What Marchionne is pushing for is a whole new wage system that includes profit-sharing for workers and a “defined-contribution” retirement plan. What ate the industry alive in the years prior to the start of the great recession was the inevitable rise in labor costs regardless of profitability or productivity. All three carmakers have invested heavily in automation, replacing expensive workers and bringing costs down. Now, with the replacement of fixed pension benefits for the new second-tier workers with company contributions going instead into the workers’ own retirement plans, the ever escalating wage costs will finally be brought under some kind of control.

The new pact signed in September brings the entry-level tier-two wages up to about $19 an hour, or close to $30 an hour including benefits. This is still competitive with Toyota and Honda, who are also seeing their labor costs increase.

The productivity gains are impressive. Plants which once employed 5,000 workers now require less than half that for the same production.

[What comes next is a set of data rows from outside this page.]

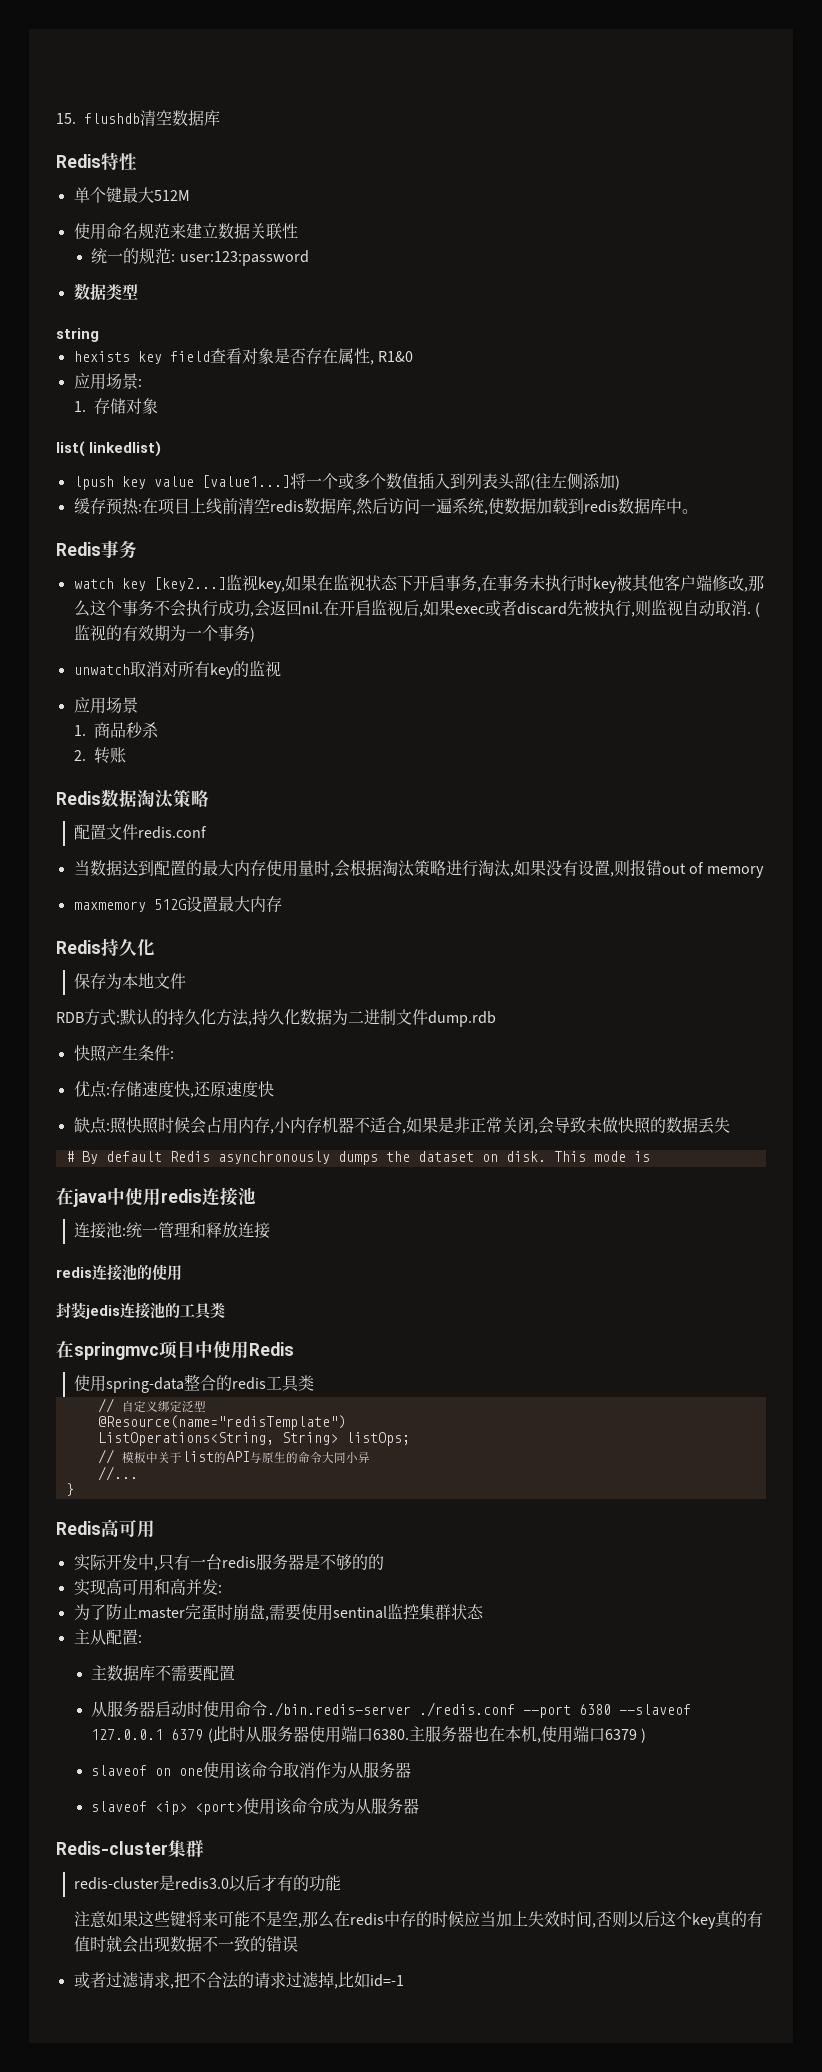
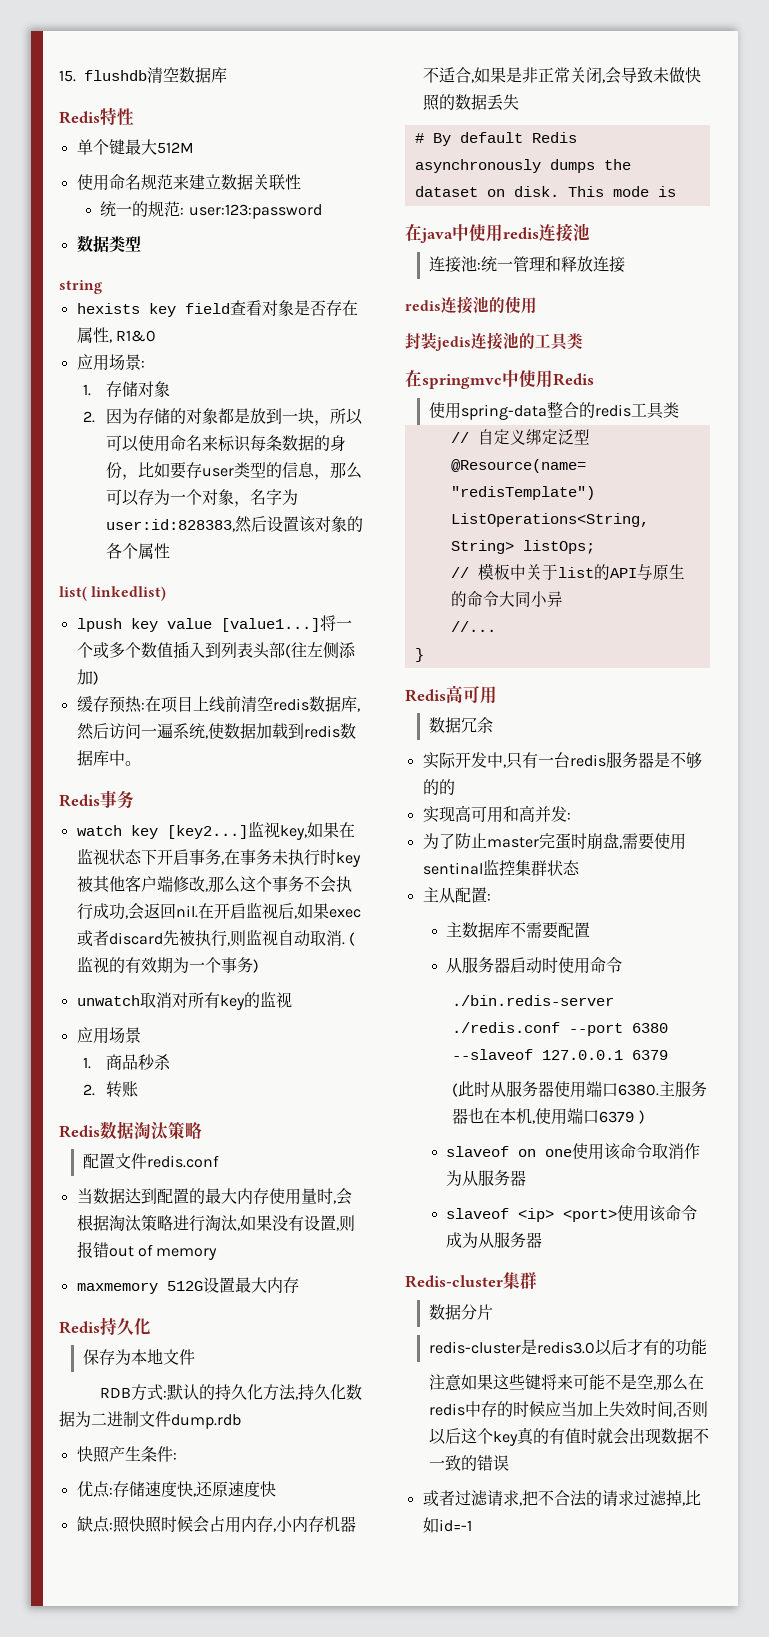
(158, 406) none -> [82,408,364,426] [106,435,347,452] [106,462,363,480] [106,489,299,507] [106,516,364,533] [106,543,171,559] // 2.因为存储的对象都是放到一块，所以可以使用命名来标识每条数据的身份，比如要存user类型的信息，那么可以存为一个对象，名字为user:id:828383,然后设置该对象的各个属性
[159,1341,195,1359] 项目 -> (502, 381) none
(155, 1529) none -> [428,717,493,733] // 数据冗余
(268, 1709) none -> (623, 965) //
(204, 1734) none -> (669, 1055) //
(204, 1848) none -> [428,1304,493,1320] // 数据分片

For instance, it takes just 900 Chrysler employees to turn out a Jeep Grand Cherokee every 48 seconds of every working day.

The two-tier wage system may be replaced by 2015, the next time contracts are to be renegotiated. Watch for the reality that put in place the two-tier system to continue, resulting in fewer workers making more money and those with jobs having a sizeable vested interest in the profitability of their companies, rather than relying on seniority and union-negotiated fixed benefit retirement plans for their reward.